→ Work to complete:
Each record, minus any picture, should be returned exactly as written.

→ Data to use:
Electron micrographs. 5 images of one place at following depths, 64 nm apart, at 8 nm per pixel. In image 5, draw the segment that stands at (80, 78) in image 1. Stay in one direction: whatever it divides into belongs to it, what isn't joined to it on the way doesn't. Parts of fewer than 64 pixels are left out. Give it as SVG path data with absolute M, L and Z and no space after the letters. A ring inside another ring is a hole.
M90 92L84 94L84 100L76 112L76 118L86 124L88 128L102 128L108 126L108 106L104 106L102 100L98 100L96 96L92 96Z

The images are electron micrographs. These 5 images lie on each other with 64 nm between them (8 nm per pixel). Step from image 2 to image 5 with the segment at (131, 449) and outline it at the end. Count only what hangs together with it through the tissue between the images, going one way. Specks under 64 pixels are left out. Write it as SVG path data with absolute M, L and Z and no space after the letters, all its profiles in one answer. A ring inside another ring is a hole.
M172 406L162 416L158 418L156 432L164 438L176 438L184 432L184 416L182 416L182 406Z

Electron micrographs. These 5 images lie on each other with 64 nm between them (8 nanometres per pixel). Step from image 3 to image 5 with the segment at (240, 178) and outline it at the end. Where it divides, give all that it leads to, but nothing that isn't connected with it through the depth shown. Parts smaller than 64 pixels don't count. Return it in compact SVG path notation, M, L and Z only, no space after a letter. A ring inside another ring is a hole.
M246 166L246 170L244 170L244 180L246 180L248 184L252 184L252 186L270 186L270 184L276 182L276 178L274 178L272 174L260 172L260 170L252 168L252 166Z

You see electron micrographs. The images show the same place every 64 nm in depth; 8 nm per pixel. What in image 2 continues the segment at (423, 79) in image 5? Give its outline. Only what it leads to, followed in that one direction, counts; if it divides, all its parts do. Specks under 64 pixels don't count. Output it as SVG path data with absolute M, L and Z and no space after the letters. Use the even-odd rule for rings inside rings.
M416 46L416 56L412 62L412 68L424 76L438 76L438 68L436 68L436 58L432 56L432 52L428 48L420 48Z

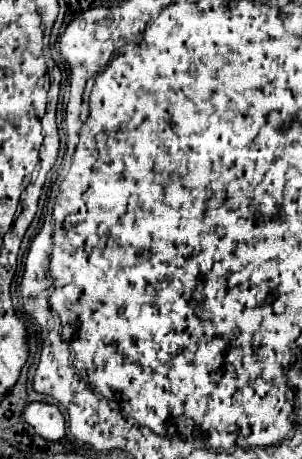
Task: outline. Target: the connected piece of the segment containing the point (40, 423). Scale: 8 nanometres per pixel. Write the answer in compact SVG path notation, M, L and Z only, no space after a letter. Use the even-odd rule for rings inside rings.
M31 402L25 406L21 418L35 428L45 440L61 440L65 436L65 420L57 406L47 402Z

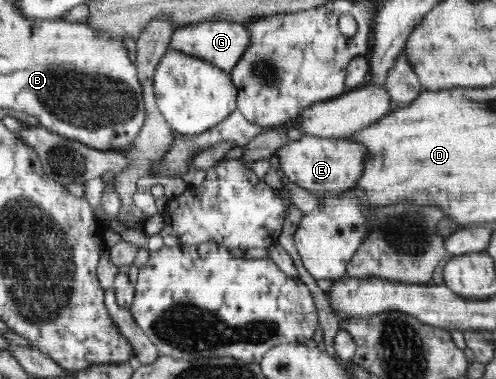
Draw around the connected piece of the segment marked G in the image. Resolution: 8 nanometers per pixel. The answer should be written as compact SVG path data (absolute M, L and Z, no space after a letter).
M220 20L193 23L191 26L172 29L167 50L185 52L185 55L207 60L229 74L247 47L249 47L249 32L245 32L245 25Z

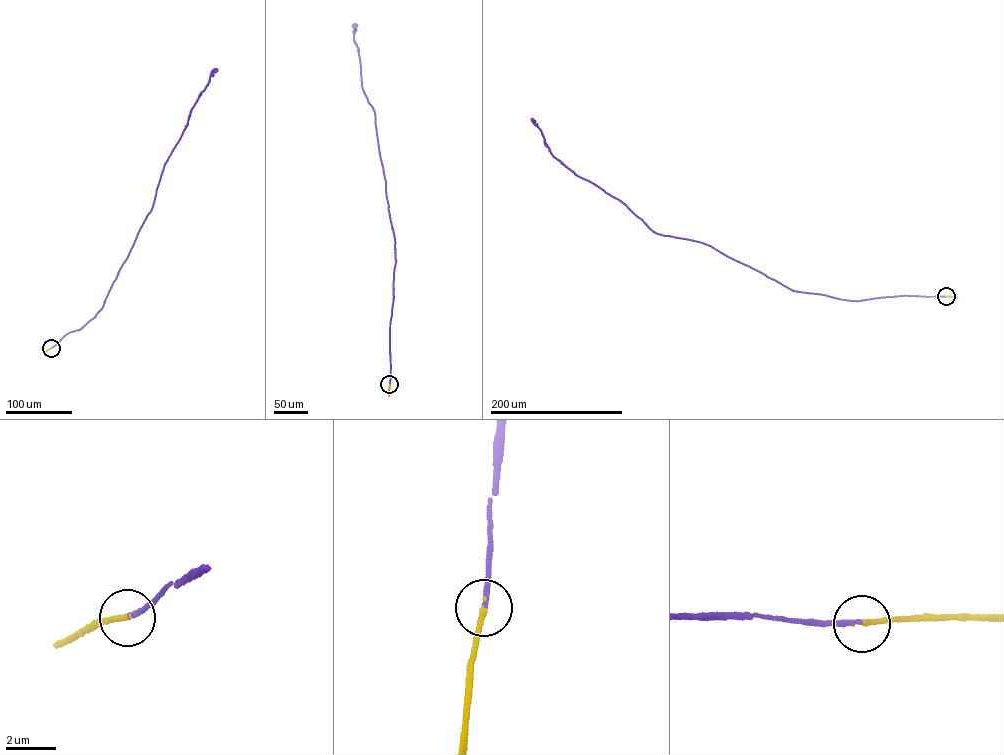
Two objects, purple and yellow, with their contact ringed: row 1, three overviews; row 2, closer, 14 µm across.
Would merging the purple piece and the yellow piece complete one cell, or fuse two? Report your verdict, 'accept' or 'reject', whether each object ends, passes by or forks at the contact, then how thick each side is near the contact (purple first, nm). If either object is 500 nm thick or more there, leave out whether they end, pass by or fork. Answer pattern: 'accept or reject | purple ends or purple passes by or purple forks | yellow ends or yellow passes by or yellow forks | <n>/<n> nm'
accept | purple ends | yellow ends | 190/200 nm

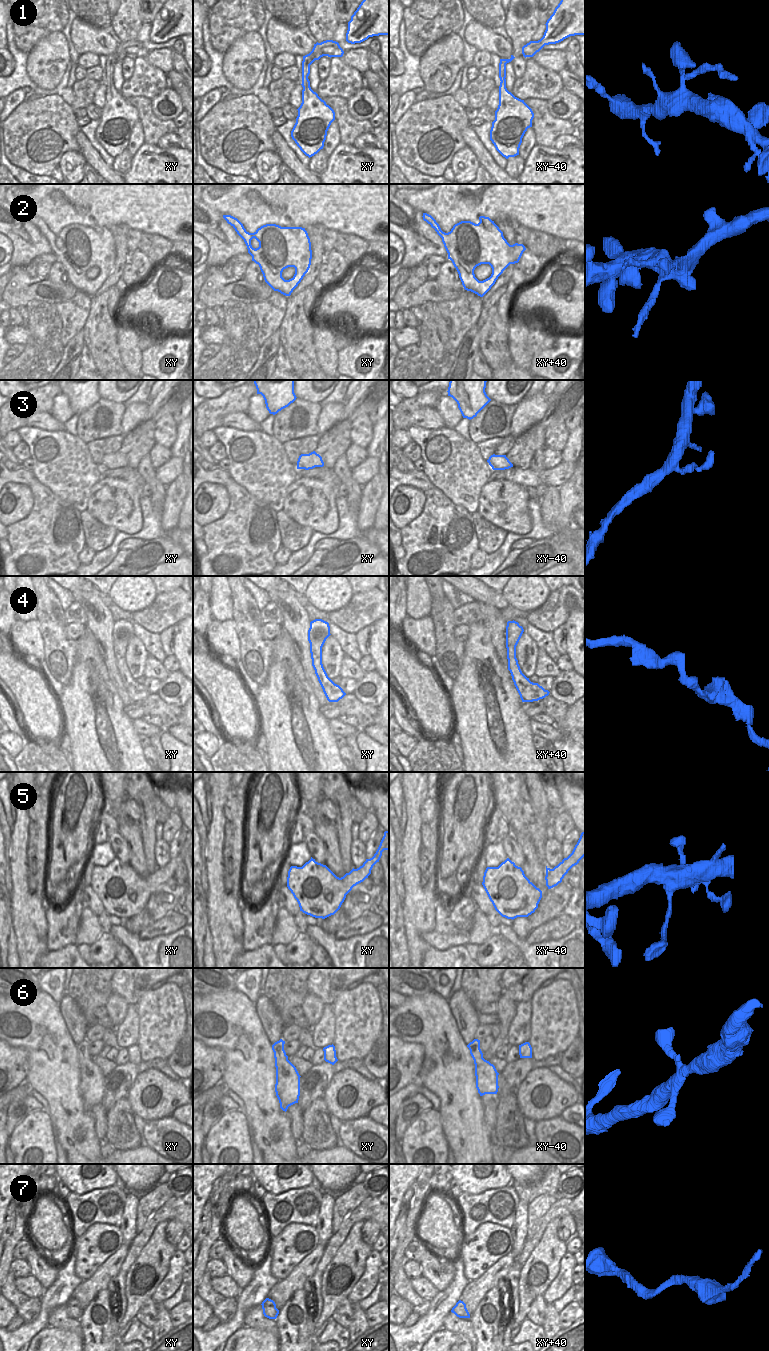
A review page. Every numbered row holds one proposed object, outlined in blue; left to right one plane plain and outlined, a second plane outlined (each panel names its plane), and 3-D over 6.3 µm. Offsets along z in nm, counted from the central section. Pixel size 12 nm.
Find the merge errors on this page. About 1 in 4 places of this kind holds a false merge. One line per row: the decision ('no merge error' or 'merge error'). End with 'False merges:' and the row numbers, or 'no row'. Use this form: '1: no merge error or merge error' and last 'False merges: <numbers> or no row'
1: merge error
2: no merge error
3: no merge error
4: no merge error
5: no merge error
6: no merge error
7: no merge error
False merges: 1

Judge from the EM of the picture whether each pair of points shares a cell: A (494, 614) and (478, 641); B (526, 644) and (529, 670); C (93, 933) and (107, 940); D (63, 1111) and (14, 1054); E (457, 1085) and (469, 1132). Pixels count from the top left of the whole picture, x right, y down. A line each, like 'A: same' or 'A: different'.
A: different
B: same
C: different
D: different
E: same

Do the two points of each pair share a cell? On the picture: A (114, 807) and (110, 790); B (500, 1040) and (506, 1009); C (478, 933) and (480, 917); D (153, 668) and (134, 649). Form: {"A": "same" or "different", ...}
{"A": "same", "B": "same", "C": "same", "D": "different"}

→ Solution to this task:
Electron micrographs. 5 images of one place at following depths, 64 nm apart, at 8 nm per pixel. In image 5, draw the segment that stands at (80, 78) in image 1. Stay in one direction: whatever it divides into belongs to it, what isn't joined to it on the way doesn't. Parts of fewer than 64 pixels are left out. Give it as SVG path data with absolute M, L and Z and no space after the letters. A ring inside another ring is a hole.
M90 92L84 94L84 100L76 112L76 118L86 124L88 128L102 128L108 126L108 106L104 106L102 100L98 100L96 96L92 96Z

The images are electron micrographs. These 5 images lie on each other with 64 nm between them (8 nm per pixel). Step from image 2 to image 5 with the segment at (131, 449) and outline it at the end. Count only what hangs together with it through the tissue between the images, going one way. Specks under 64 pixels are left out. Write it as SVG path data with absolute M, L and Z and no space after the letters, all its profiles in one answer. A ring inside another ring is a hole.
M172 406L162 416L158 418L156 432L164 438L176 438L184 432L184 416L182 416L182 406Z

Electron micrographs. These 5 images lie on each other with 64 nm between them (8 nanometres per pixel). Step from image 3 to image 5 with the segment at (240, 178) and outline it at the end. Where it divides, give all that it leads to, but nothing that isn't connected with it through the depth shown. Parts smaller than 64 pixels don't count. Return it in compact SVG path notation, M, L and Z only, no space after a letter. A ring inside another ring is a hole.
M246 166L246 170L244 170L244 180L246 180L248 184L252 184L252 186L270 186L270 184L276 182L276 178L274 178L272 174L260 172L260 170L252 168L252 166Z

You see electron micrographs. The images show the same place every 64 nm in depth; 8 nm per pixel. What in image 2 continues the segment at (423, 79) in image 5? Give its outline. Only what it leads to, followed in that one direction, counts; if it divides, all its parts do. Specks under 64 pixels don't count. Output it as SVG path data with absolute M, L and Z and no space after the letters. Use the even-odd rule for rings inside rings.
M416 46L416 56L412 62L412 68L424 76L438 76L438 68L436 68L436 58L432 56L432 52L428 48L420 48Z

Task: outline. Target: the connected piece of the segment containing the point (40, 423). Scale: 8 nanometres per pixel. Write the answer in compact SVG path notation, M, L and Z only, no space after a letter. Use the even-odd rule for rings inside rings.
M31 402L25 406L21 418L35 428L45 440L61 440L65 436L65 420L57 406L47 402Z

Draw around the connected piece of the segment marked G in the image. Resolution: 8 nanometers per pixel. The answer should be written as compact SVG path data (absolute M, L and Z, no space after a letter).
M220 20L193 23L191 26L172 29L167 50L185 52L185 55L207 60L229 74L247 47L249 47L249 32L245 32L245 25Z

Two objects, purple and yellow, with their contact ringed: row 1, three overviews; row 2, closer, 14 µm across.
Would merging the purple piece and the yellow piece complete one cell, or fuse two? Report your verdict, 'accept' or 'reject', whether each object ends, passes by or forks at the contact, then how thick each side is near the contact (purple first, nm). If either object is 500 nm thick or more there, leave out whether they end, pass by or fork. Answer pattern: 'accept or reject | purple ends or purple passes by or purple forks | yellow ends or yellow passes by or yellow forks | <n>/<n> nm'
accept | purple ends | yellow ends | 190/200 nm

A review page. Every numbered row holds one proposed object, outlined in blue; left to right one plane plain and outlined, a second plane outlined (each panel names its plane), and 3-D over 6.3 µm. Offsets along z in nm, counted from the central section. Pixel size 12 nm.
Find the merge errors on this page. About 1 in 4 places of this kind holds a false merge. One line per row: the decision ('no merge error' or 'merge error'). End with 'False merges:' and the row numbers, or 'no row'. Use this form: '1: no merge error or merge error' and last 'False merges: <numbers> or no row'
1: merge error
2: no merge error
3: no merge error
4: no merge error
5: no merge error
6: no merge error
7: no merge error
False merges: 1

Judge from the EM of the picture whether each pair of points shares a cell: A (494, 614) and (478, 641); B (526, 644) and (529, 670); C (93, 933) and (107, 940); D (63, 1111) and (14, 1054); E (457, 1085) and (469, 1132). Pixels count from the top left of the whole picture, x right, y down. A line each, like 'A: same' or 'A: different'.
A: different
B: same
C: different
D: different
E: same

Do the two points of each pair share a cell? On the picture: A (114, 807) and (110, 790); B (500, 1040) and (506, 1009); C (478, 933) and (480, 917); D (153, 668) and (134, 649). Form: {"A": "same" or "different", ...}
{"A": "same", "B": "same", "C": "same", "D": "different"}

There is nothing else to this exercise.